SSP is working with aquafeed companies to increase the use of alternative ingredients in the shrimp feed they provide Ecuador’s industry, Nath said. And it continues to adhere to a specific pathogen resistant (SPR) strategic for its shrimp genetics, she said.
“The soul of the shrimp industry in Ecuador is genetics. Something that Ecuador is trying to prove to the world, and we finally have data to say it, is that SPR can work on a large-scale. It felt like the whole industry was laughing at Ecuador, saying we couldn’t do that and that should avoid having pathogens in our animals, but when the white spot wave came into Latin America, our animals were already resistant. We believe it’s impossible to control every variable in every pond, and that SPR has protected us from many problems. But we’re always looking to see how resistant our shrimp are, while we also study any new pathogens and how are they behaving, to see if we can grow that [resistance] a little bit more.”
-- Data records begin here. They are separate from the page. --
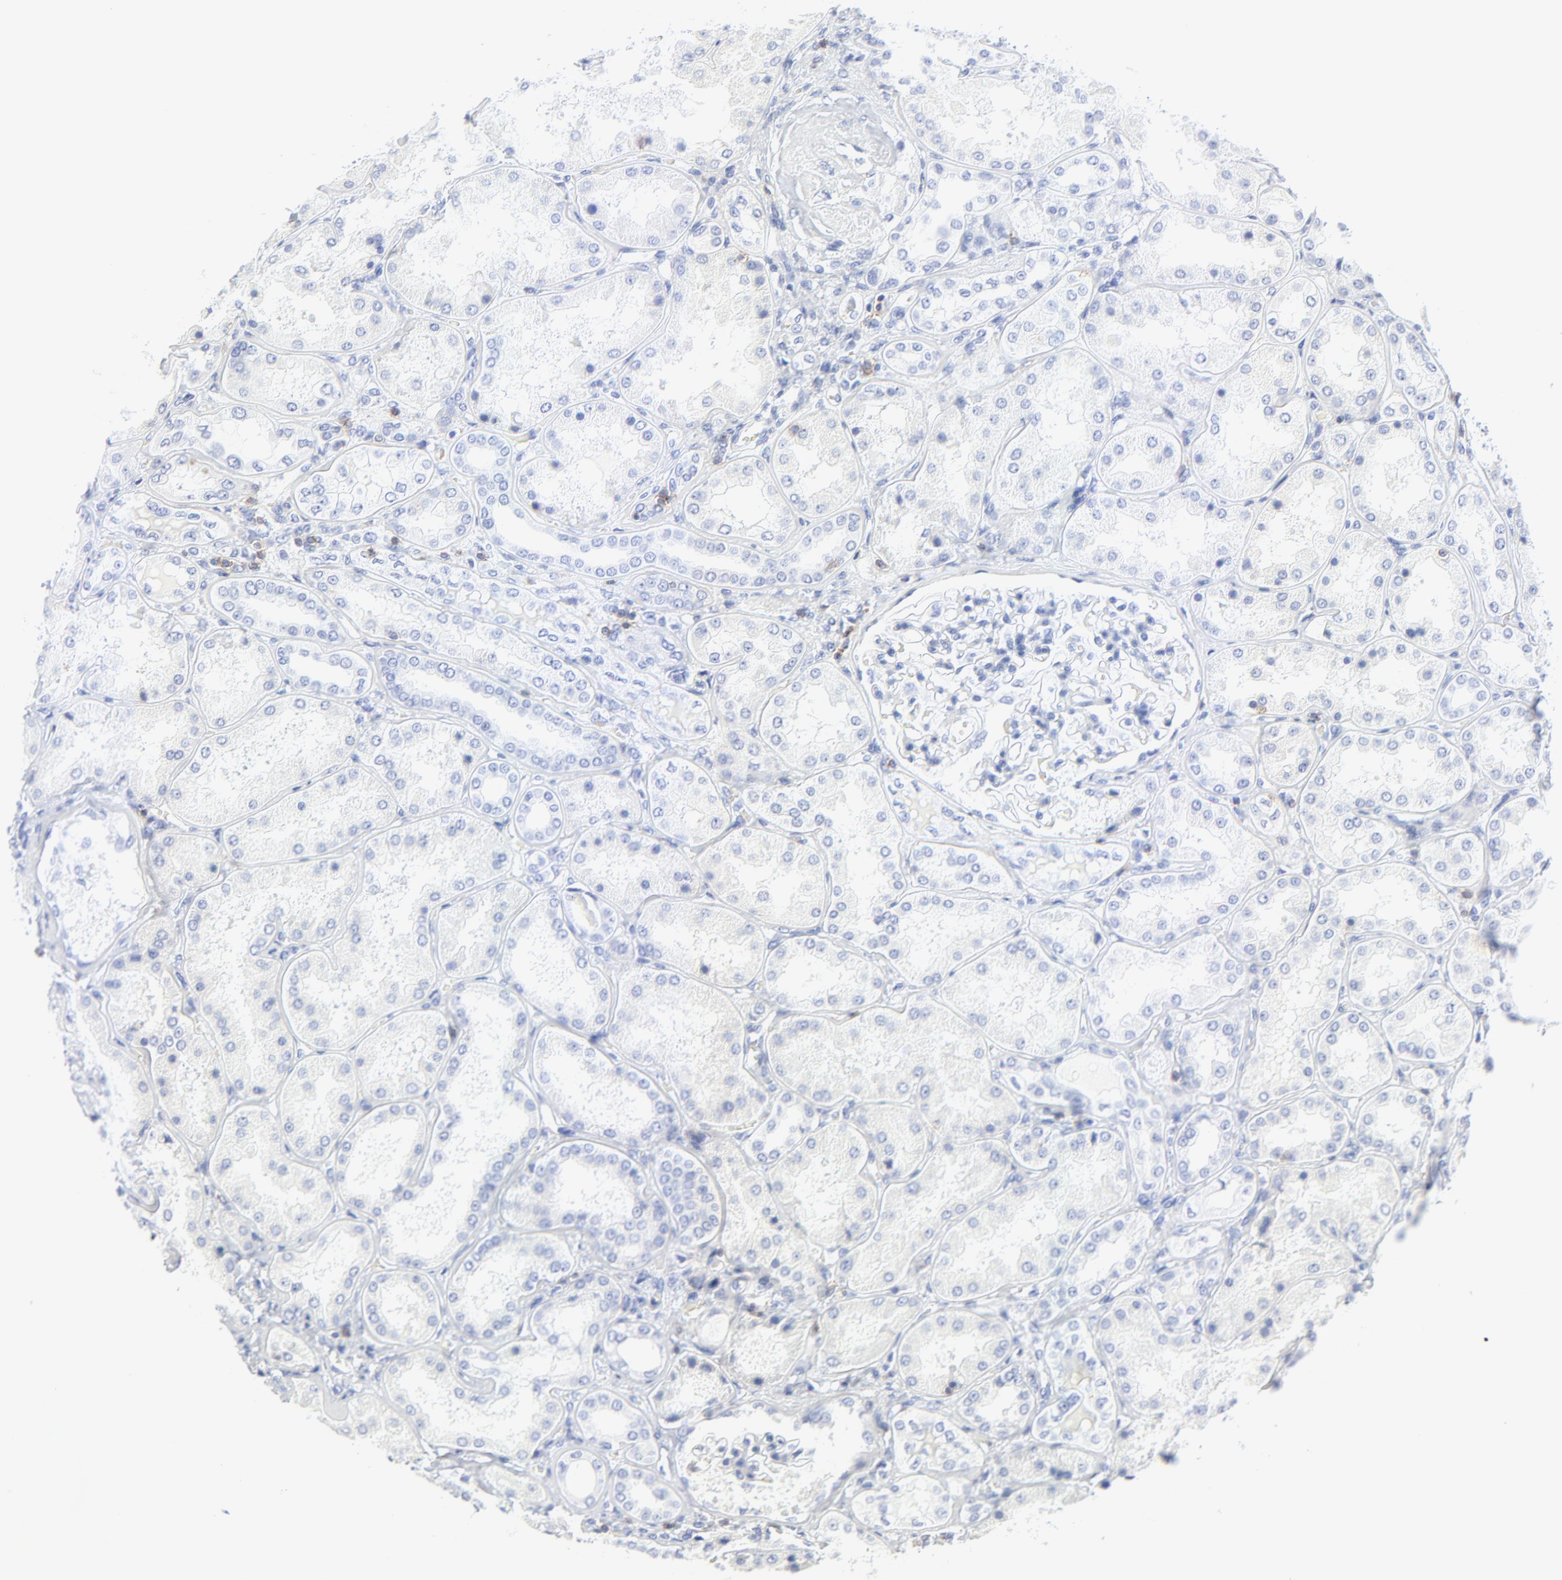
{"staining": {"intensity": "negative", "quantity": "none", "location": "none"}, "tissue": "kidney", "cell_type": "Cells in glomeruli", "image_type": "normal", "snomed": [{"axis": "morphology", "description": "Normal tissue, NOS"}, {"axis": "topography", "description": "Kidney"}], "caption": "DAB immunohistochemical staining of benign kidney displays no significant positivity in cells in glomeruli. The staining was performed using DAB (3,3'-diaminobenzidine) to visualize the protein expression in brown, while the nuclei were stained in blue with hematoxylin (Magnification: 20x).", "gene": "LCK", "patient": {"sex": "female", "age": 56}}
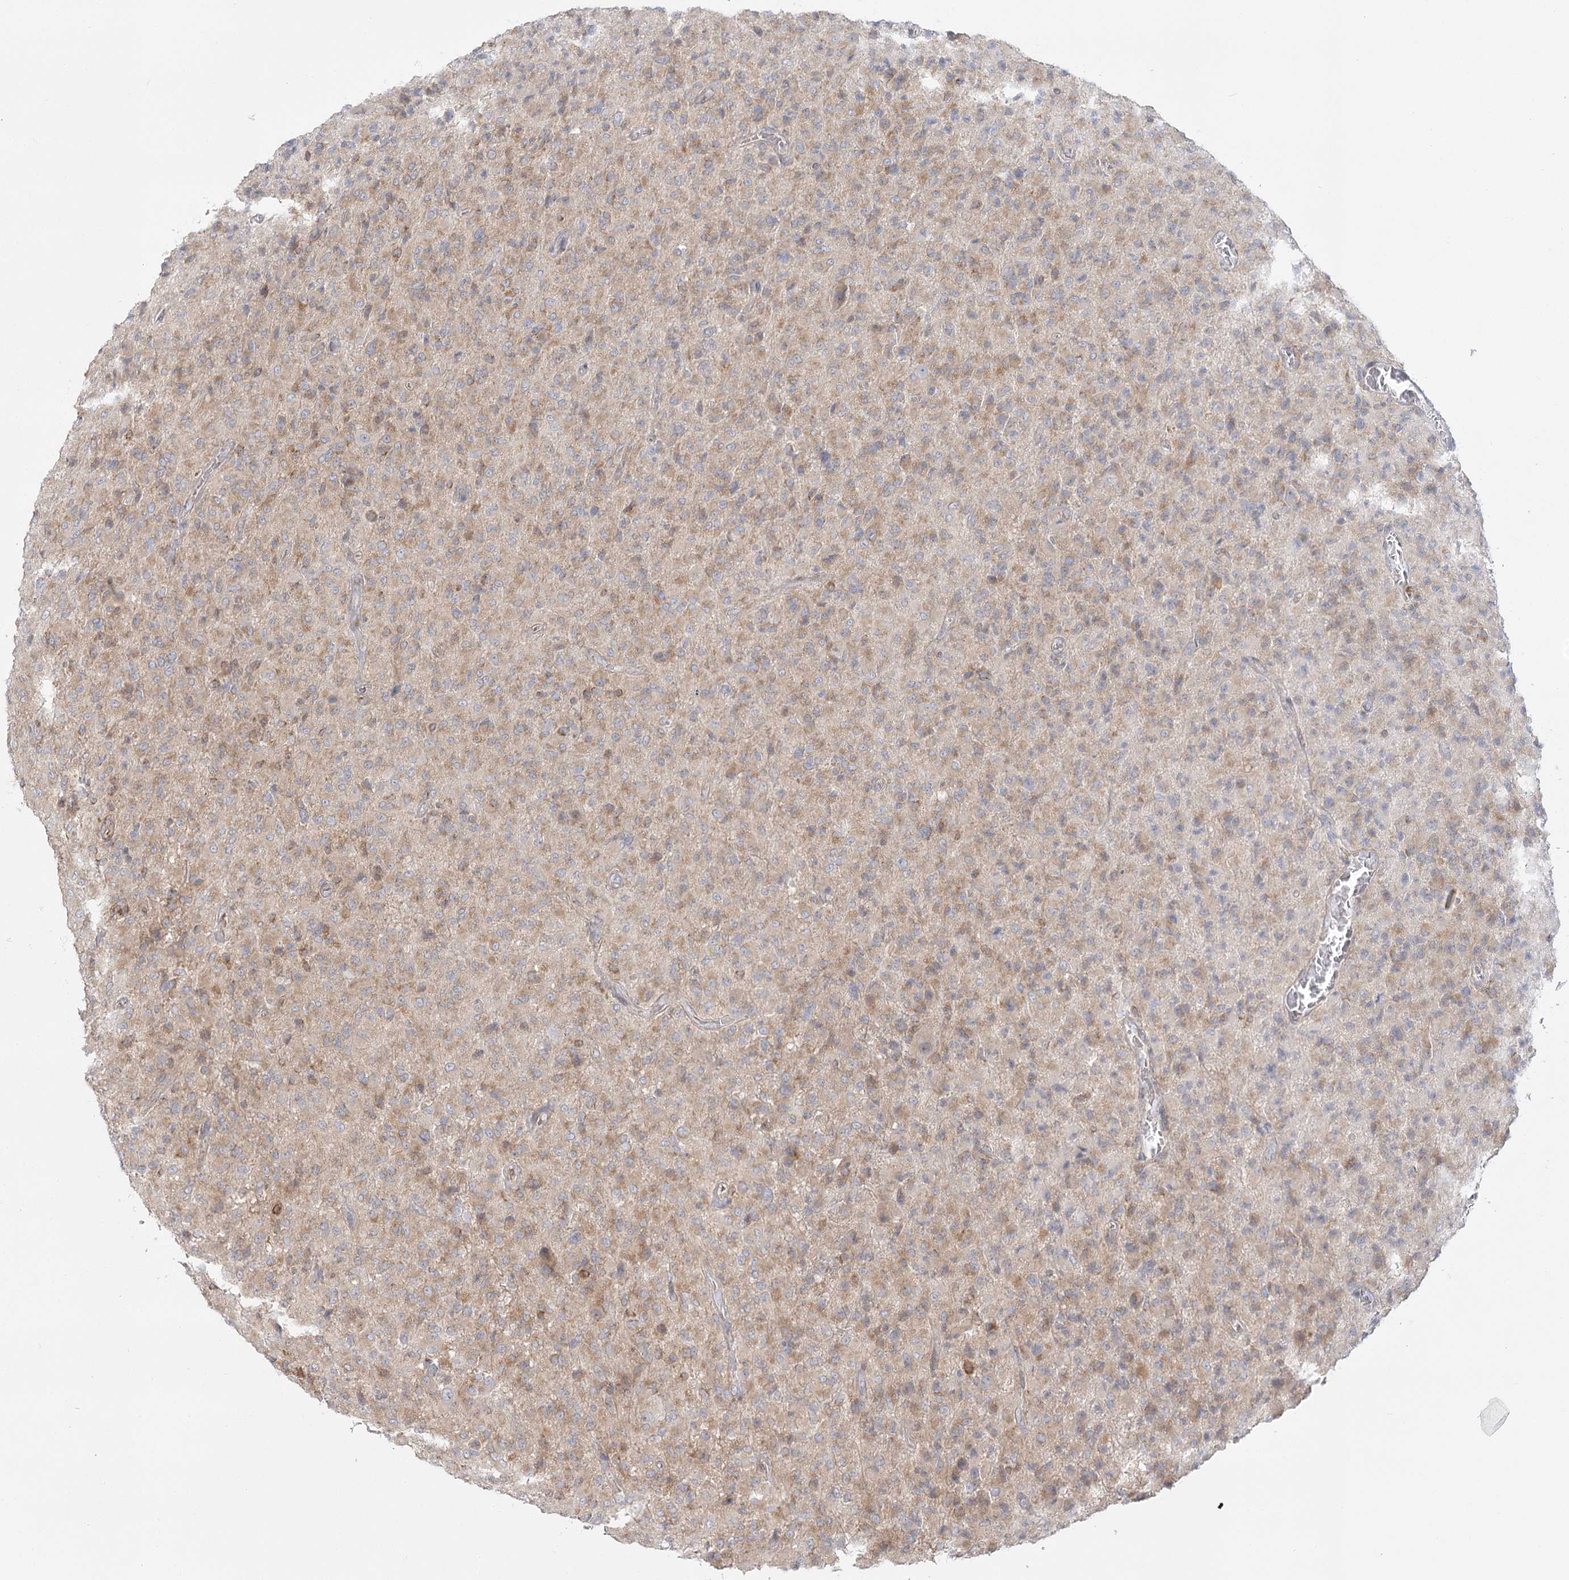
{"staining": {"intensity": "moderate", "quantity": ">75%", "location": "cytoplasmic/membranous"}, "tissue": "glioma", "cell_type": "Tumor cells", "image_type": "cancer", "snomed": [{"axis": "morphology", "description": "Glioma, malignant, High grade"}, {"axis": "topography", "description": "Brain"}], "caption": "Glioma stained with a protein marker displays moderate staining in tumor cells.", "gene": "MTMR3", "patient": {"sex": "female", "age": 57}}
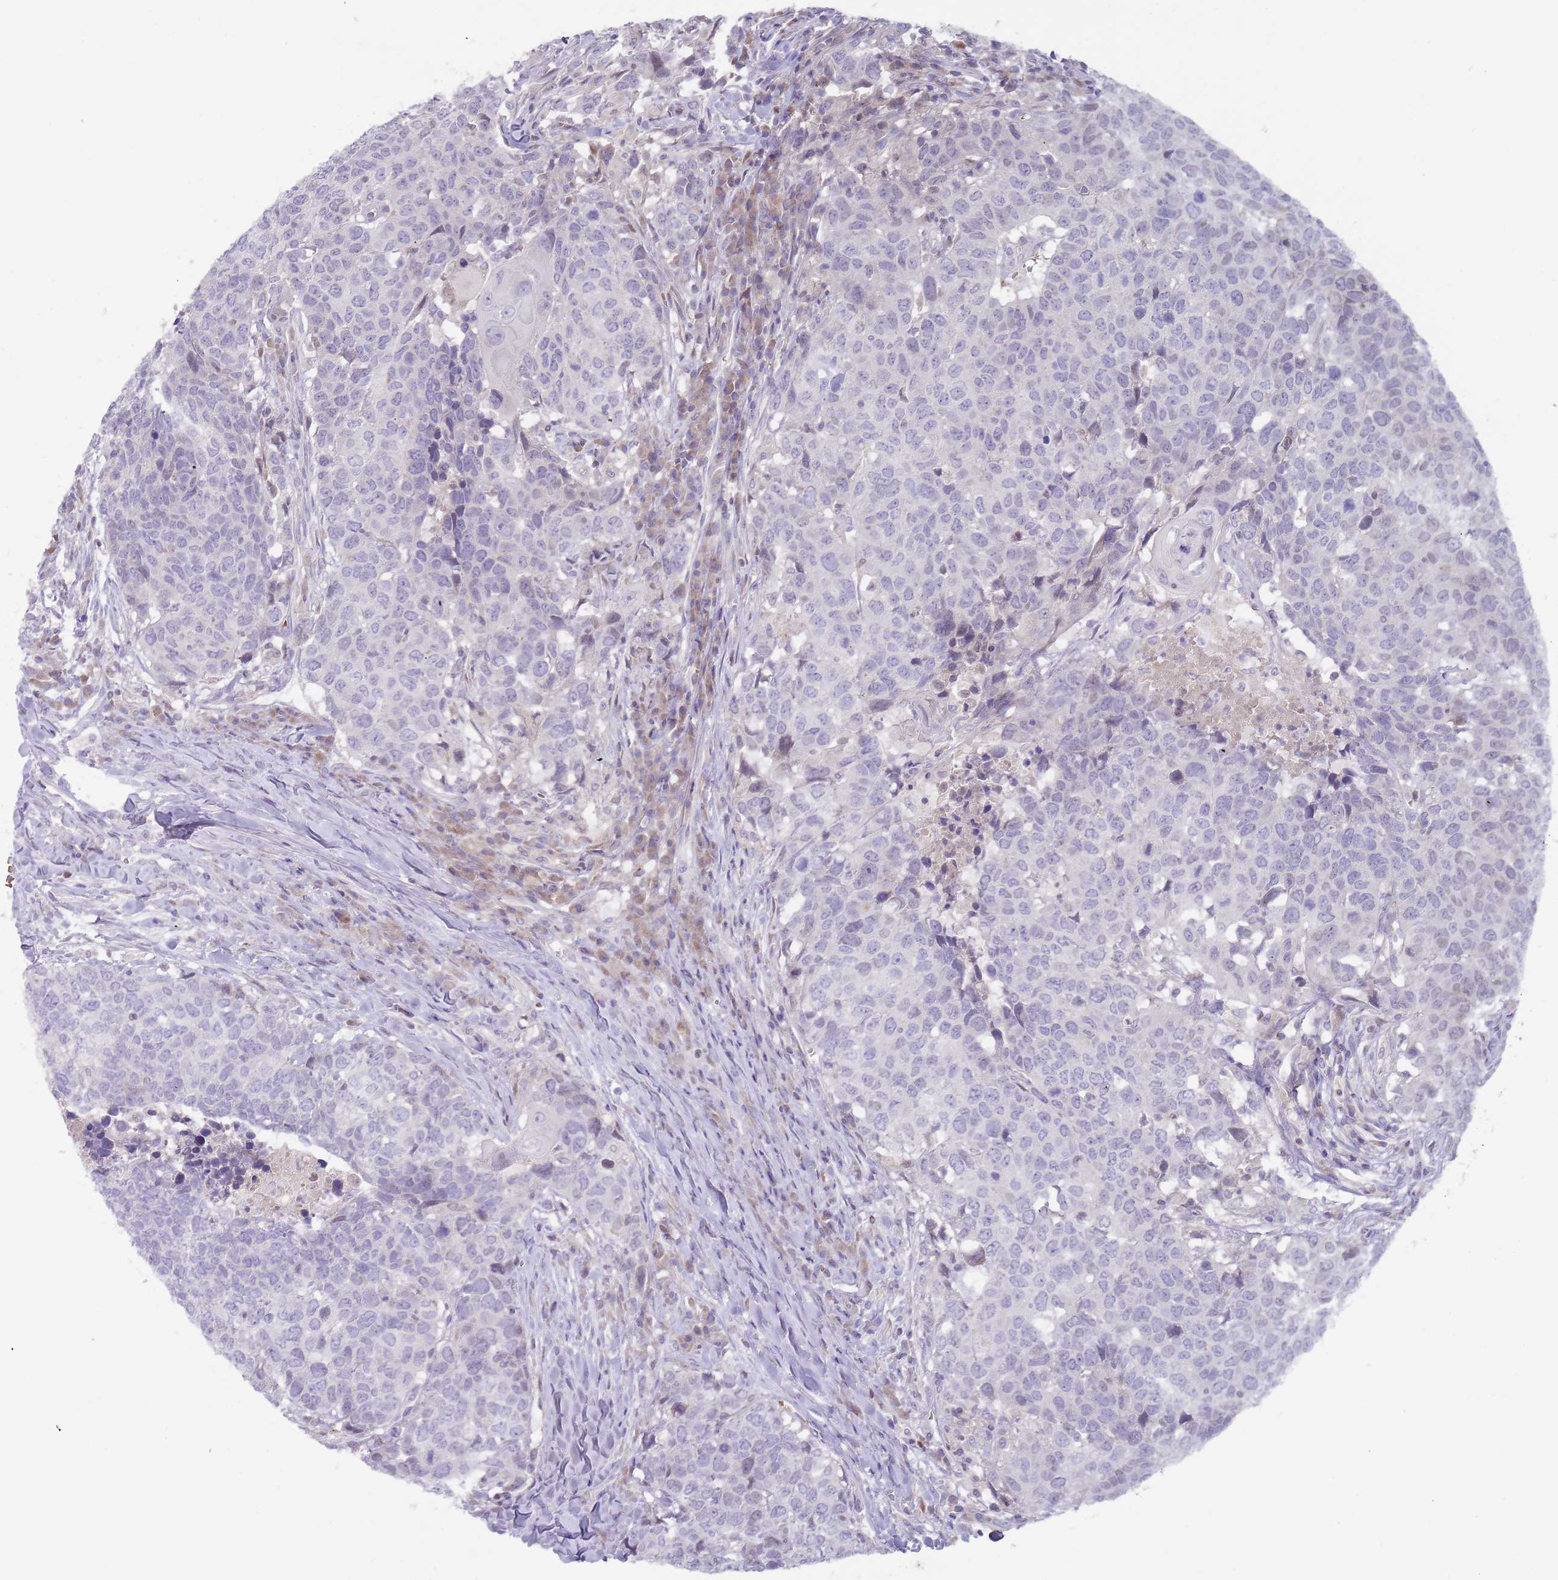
{"staining": {"intensity": "negative", "quantity": "none", "location": "none"}, "tissue": "head and neck cancer", "cell_type": "Tumor cells", "image_type": "cancer", "snomed": [{"axis": "morphology", "description": "Normal tissue, NOS"}, {"axis": "morphology", "description": "Squamous cell carcinoma, NOS"}, {"axis": "topography", "description": "Skeletal muscle"}, {"axis": "topography", "description": "Vascular tissue"}, {"axis": "topography", "description": "Peripheral nerve tissue"}, {"axis": "topography", "description": "Head-Neck"}], "caption": "This is an IHC photomicrograph of human head and neck cancer. There is no staining in tumor cells.", "gene": "PRAC1", "patient": {"sex": "male", "age": 66}}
The industry’s willingness to carve out a unique path for itself can be traced back to good guidance from Lazar and other consultants and experts brought in by the industry while it was forming SSP, and by its fearlessness to lead instead of follow, Camposano said.
“What we found was the industry needed someone to say, yes, we can do this, and then be the example that others then follow. We proved that growth could be synonymous with sustainability – that it’s OK to want to grow an industry and take care of the environment at the same time,” he said. “Soon after SSF was established, we started hearing from our partners that they were having conversations in other regions and countries where before, nobody wanted to talk about antibiotics use or improving best practices.”
With many of Ecuador’s large shrimp companies now ensconced in their third generation of family leadership, Camposano said the industry is about to enter another era of change. He said many of the principal chief of this new era in Ecuador’s shrimp industry are planning on retiring and fully passing leadership of their companies onto the next generation.
“It has been a very good run for the industry. The precompetitive collaboration concept applies perfectly with these guys and they have made a big difference,” he said. “I hope it continues as these companies are transferred from the second to the third generation.”